[What you should do]:
Without the pictures, set down every line of the data exactly.

[The data]:

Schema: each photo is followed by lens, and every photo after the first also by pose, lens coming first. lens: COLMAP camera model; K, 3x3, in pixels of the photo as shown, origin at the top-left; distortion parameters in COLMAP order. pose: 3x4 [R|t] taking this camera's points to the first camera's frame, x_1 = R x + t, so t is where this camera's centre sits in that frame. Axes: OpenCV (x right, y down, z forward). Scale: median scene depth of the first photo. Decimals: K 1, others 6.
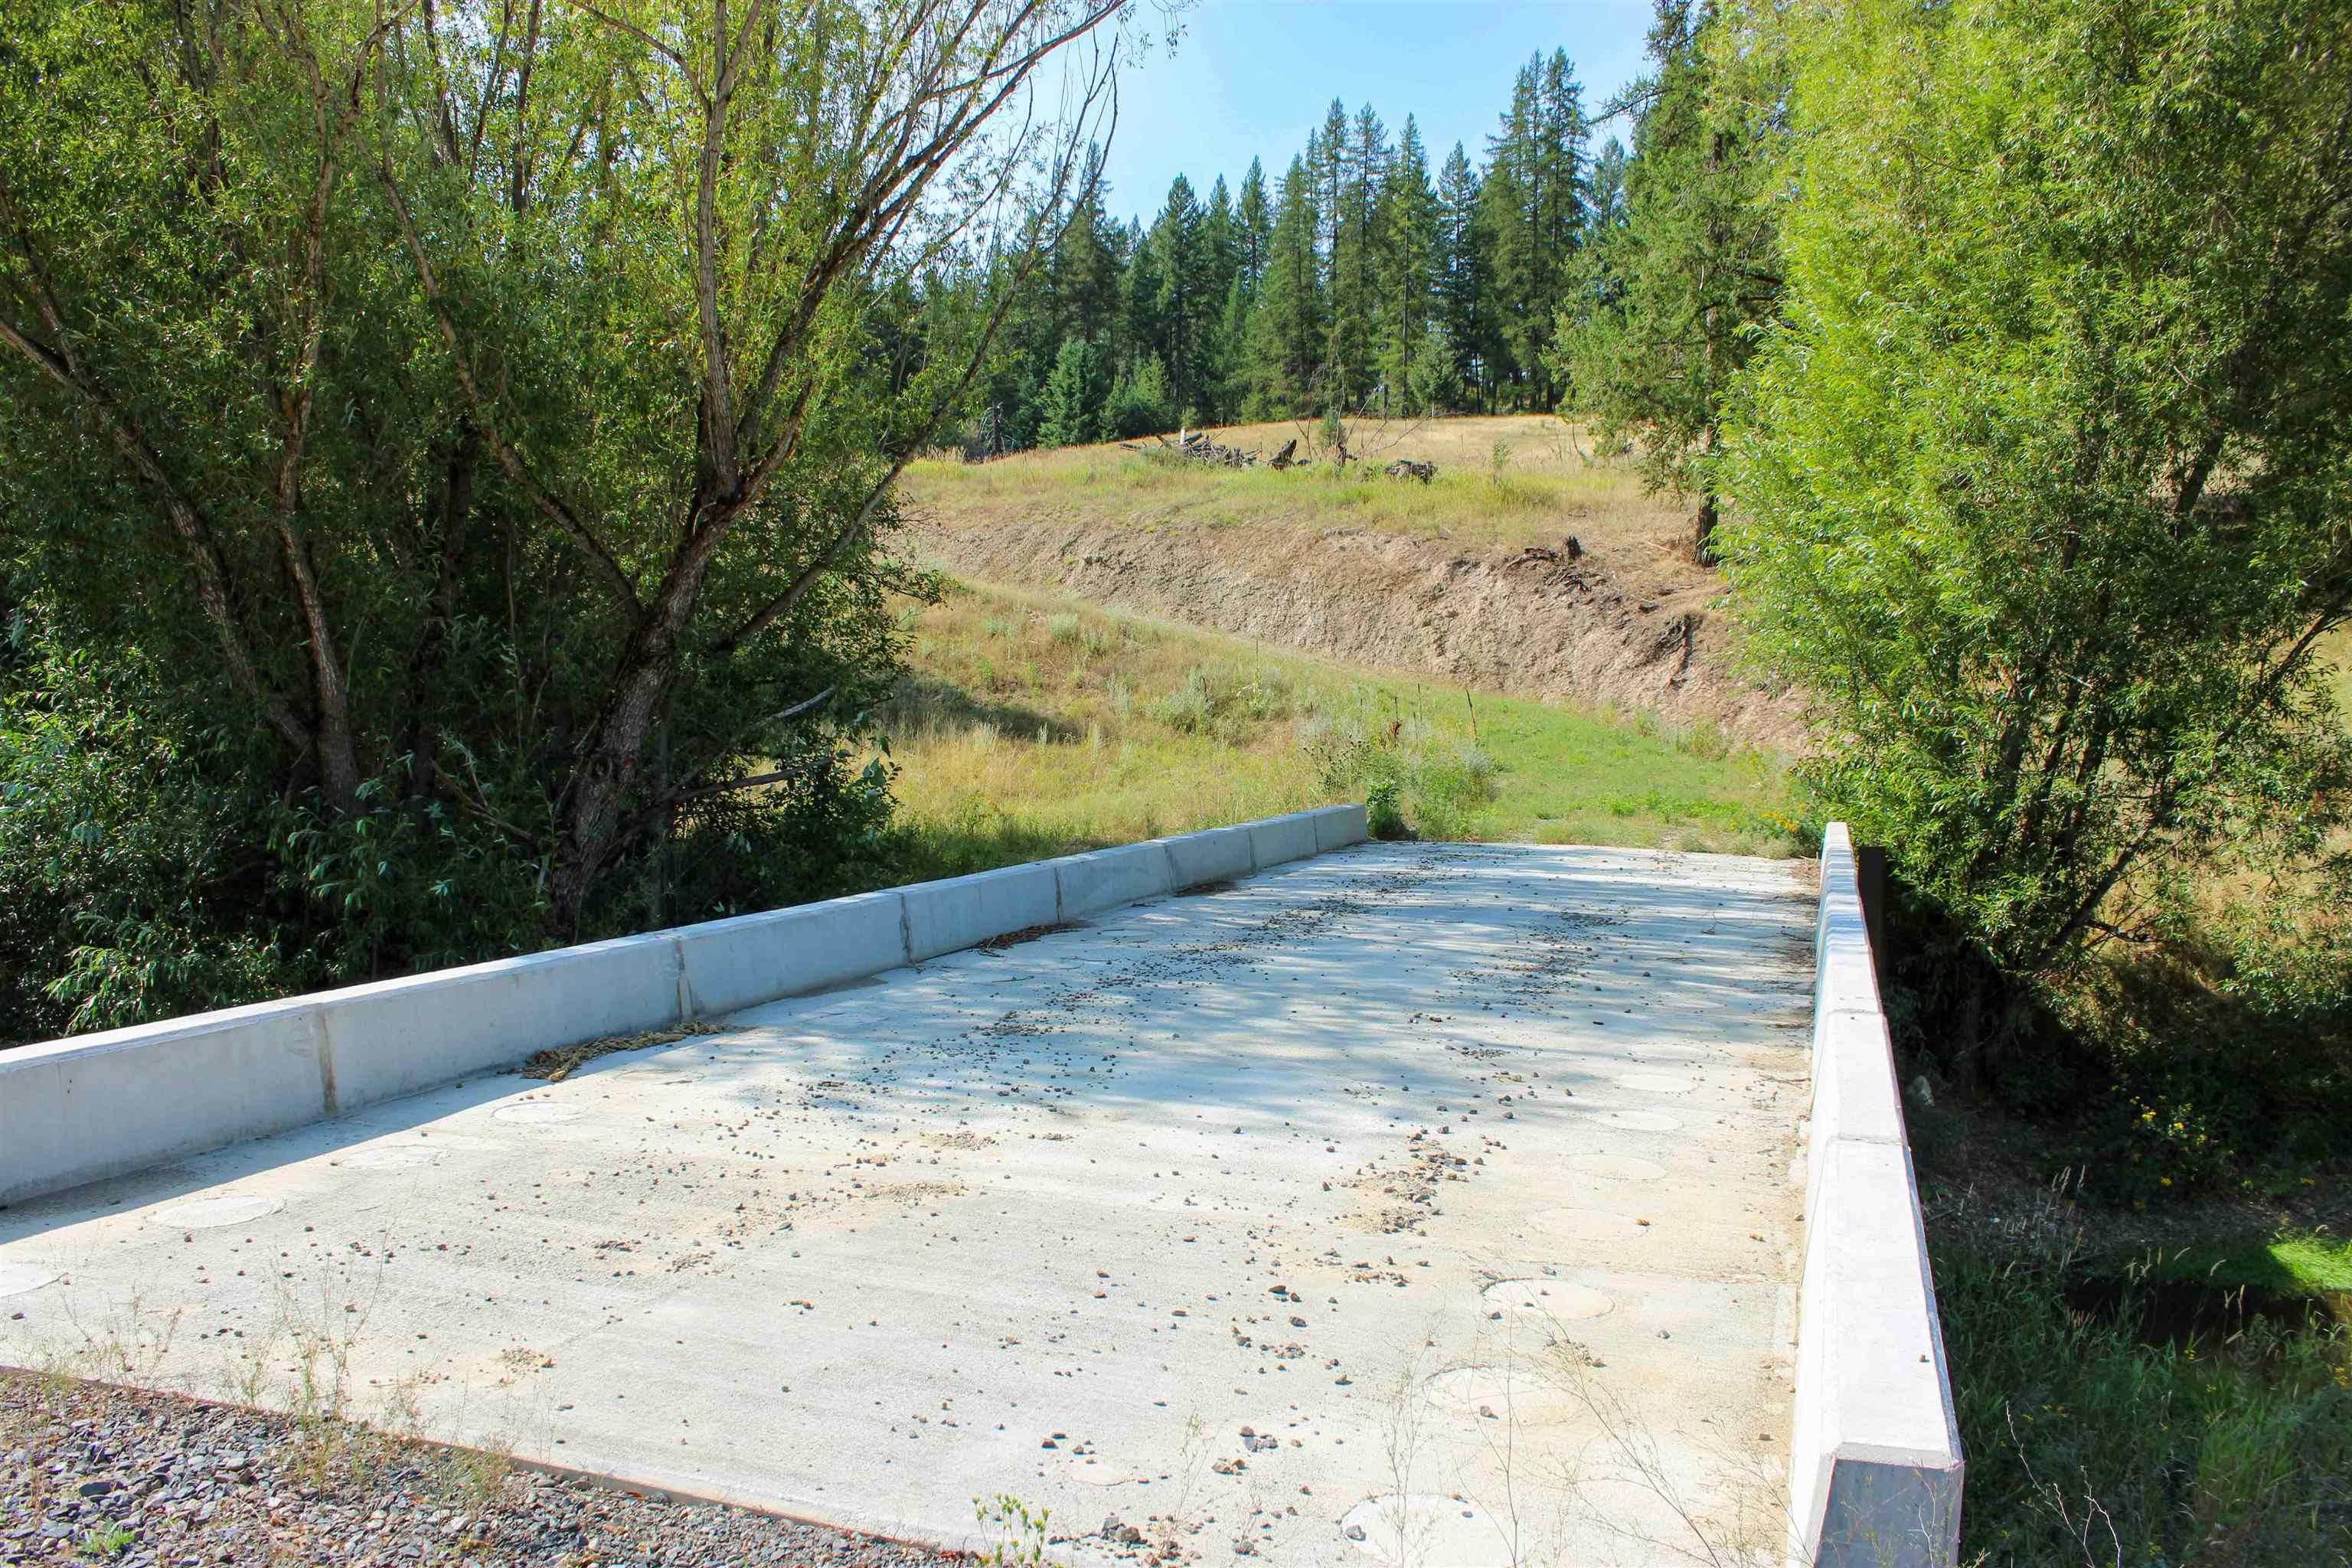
lens RADIAL K [[1936.8, 0, 1176.0], [0, 1936.8, 784.0], [0, 0, 1]] dist [-0.169294, 0.153992]
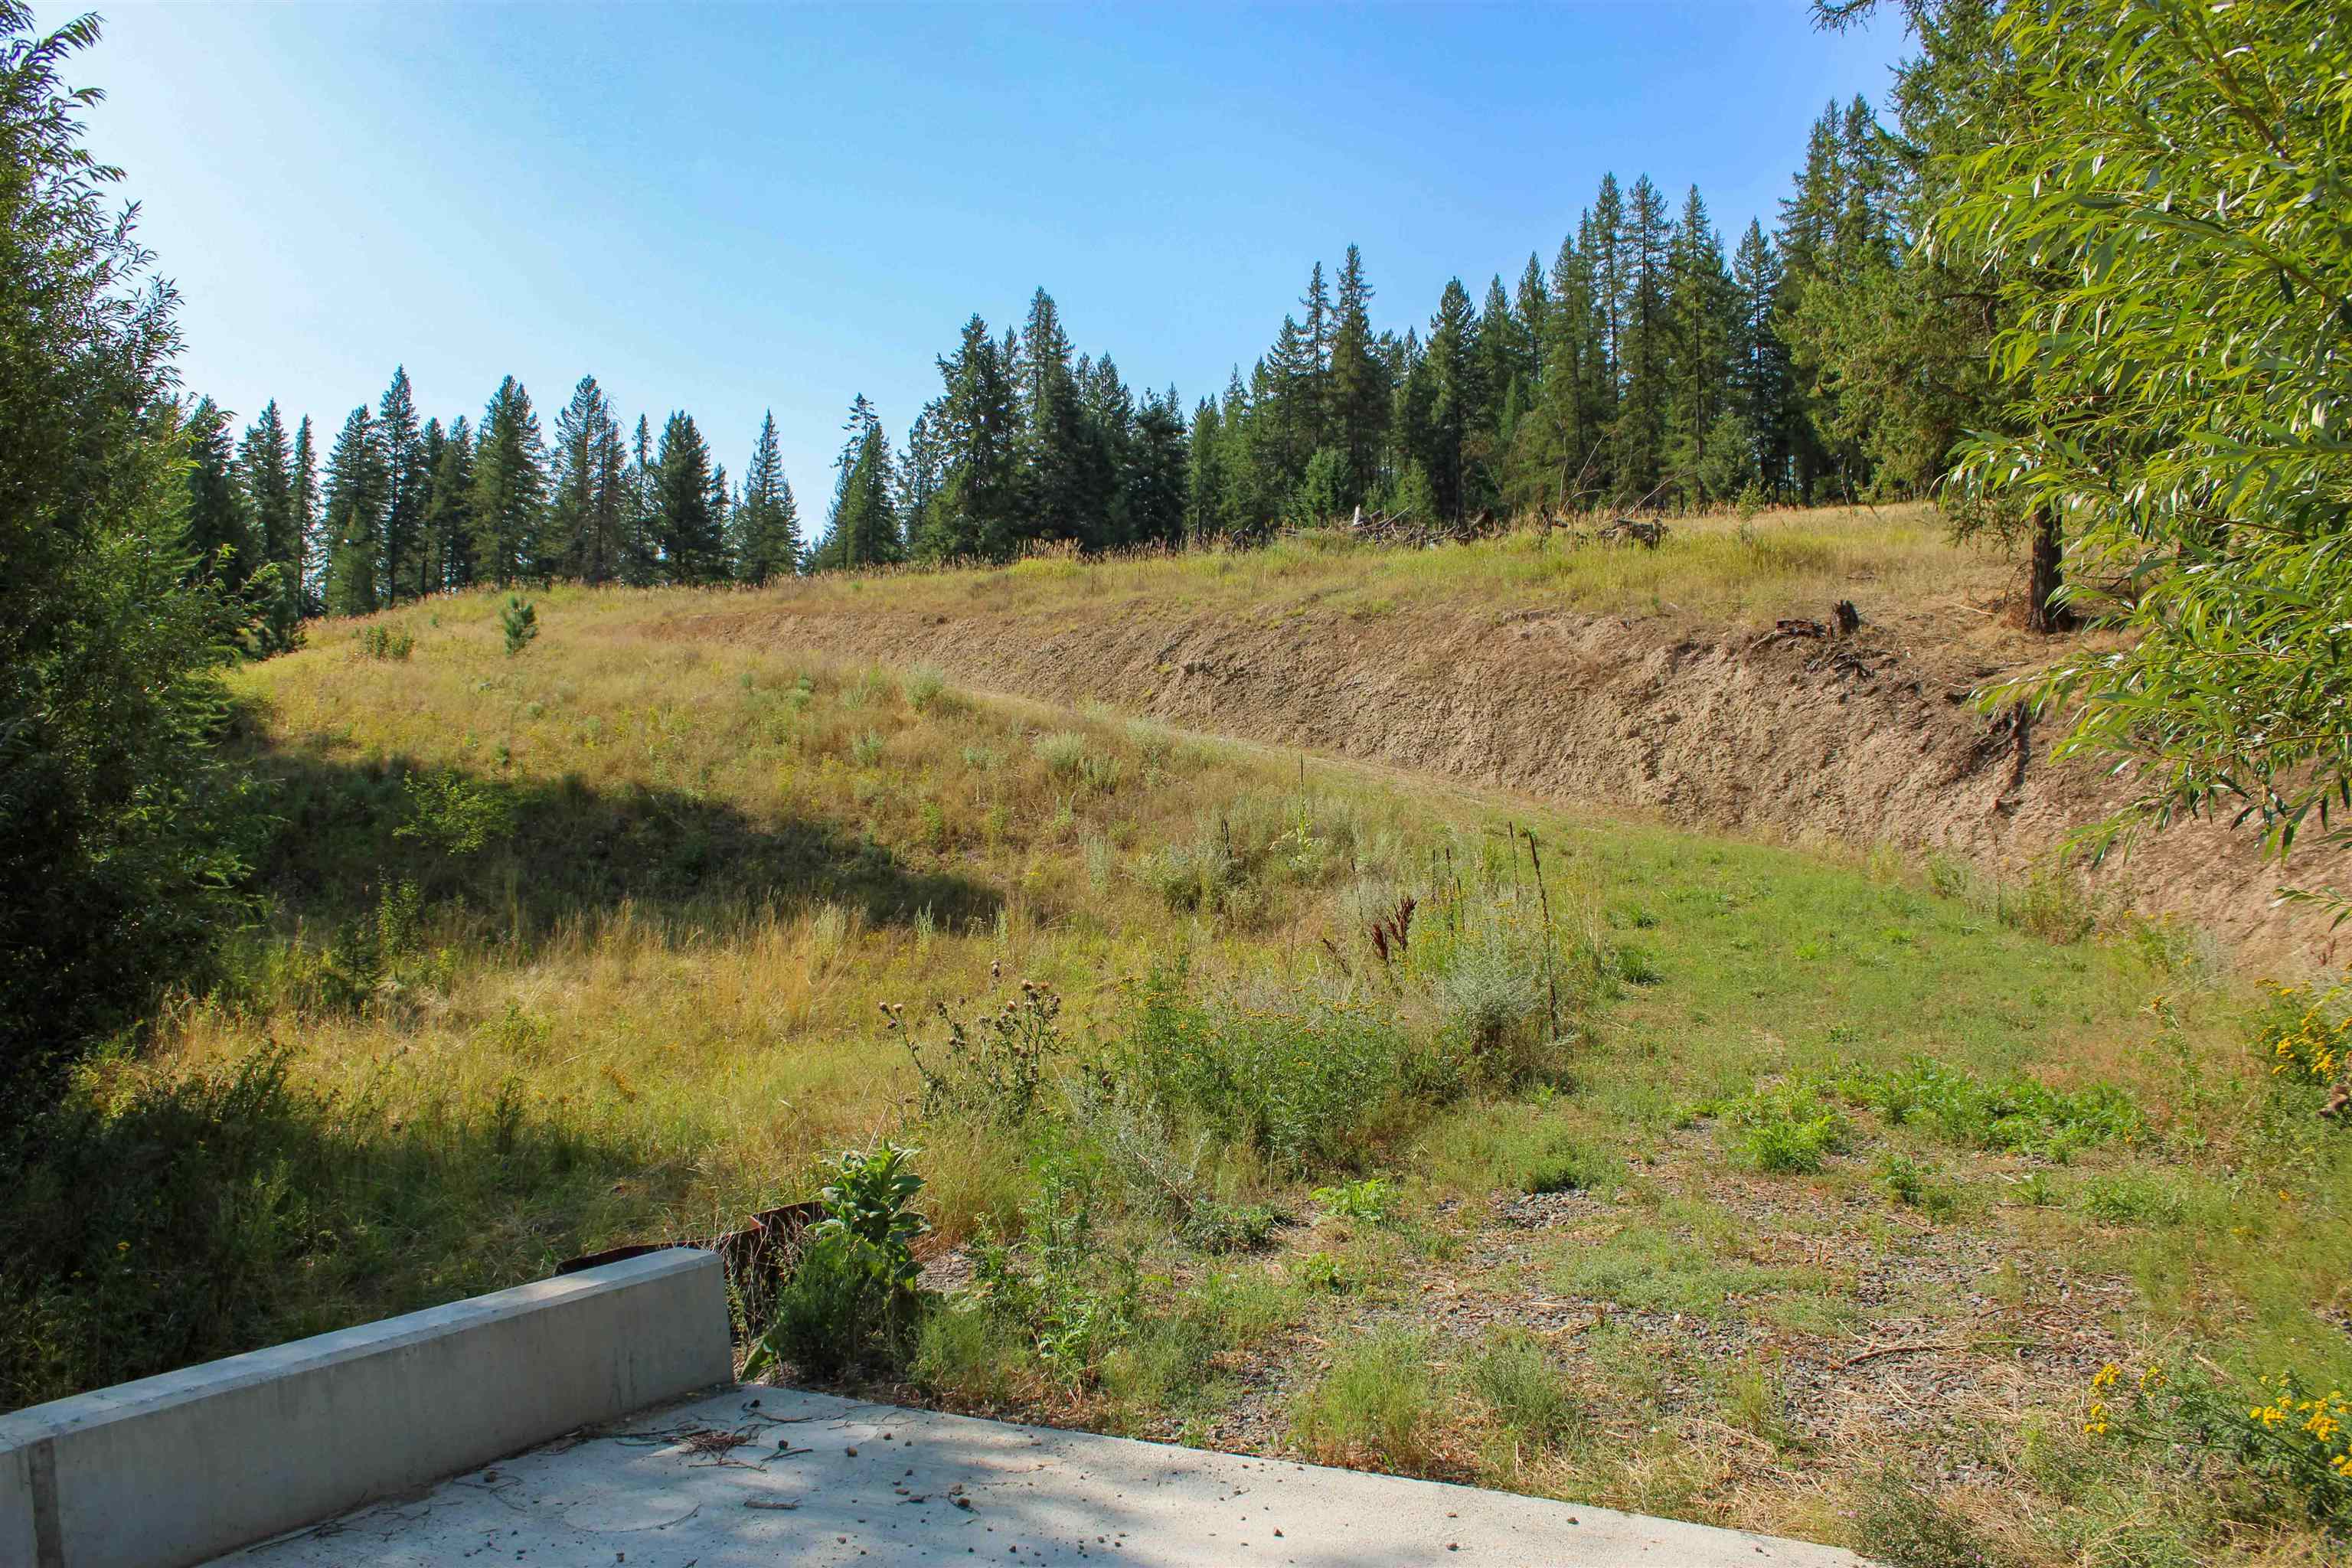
lens RADIAL K [[1936.8, 0, 1176.0], [0, 1936.8, 784.0], [0, 0, 1]] dist [-0.169294, 0.153992]
pose [[0.984303, -0.030268, -0.173874, 0.079954], [0.016984, 0.996856, -0.077390, -0.013329], [0.175669, 0.073222, 0.981722, 0.270093]]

[Result of this exercise]:
Schema: each photo is followed by lens, and every photo after the first also by pose, lens coming first. lens: COLMAP camera model; K, 3x3, in pixels of the photo as shown, origin at the top-left; distortion parameters in COLMAP order. pose: 3x4 [R|t] taking this camera's points to the first camera's frame, x_1 = R x + t, so t is where this camera's centre sits in that frame. Axes: OpenCV (x right, y down, z forward). Scale: median scene depth of the first photo. Decimals: K 1, others 6.
lens RADIAL K [[1936.8, 0, 1176.0], [0, 1936.8, 784.0], [0, 0, 1]] dist [-0.169294, 0.153992]
lens RADIAL K [[1936.8, 0, 1176.0], [0, 1936.8, 784.0], [0, 0, 1]] dist [-0.169294, 0.153992]
pose [[0.984303, -0.030268, -0.173874, 0.079954], [0.016984, 0.996856, -0.077390, -0.013329], [0.175669, 0.073222, 0.981722, 0.270093]]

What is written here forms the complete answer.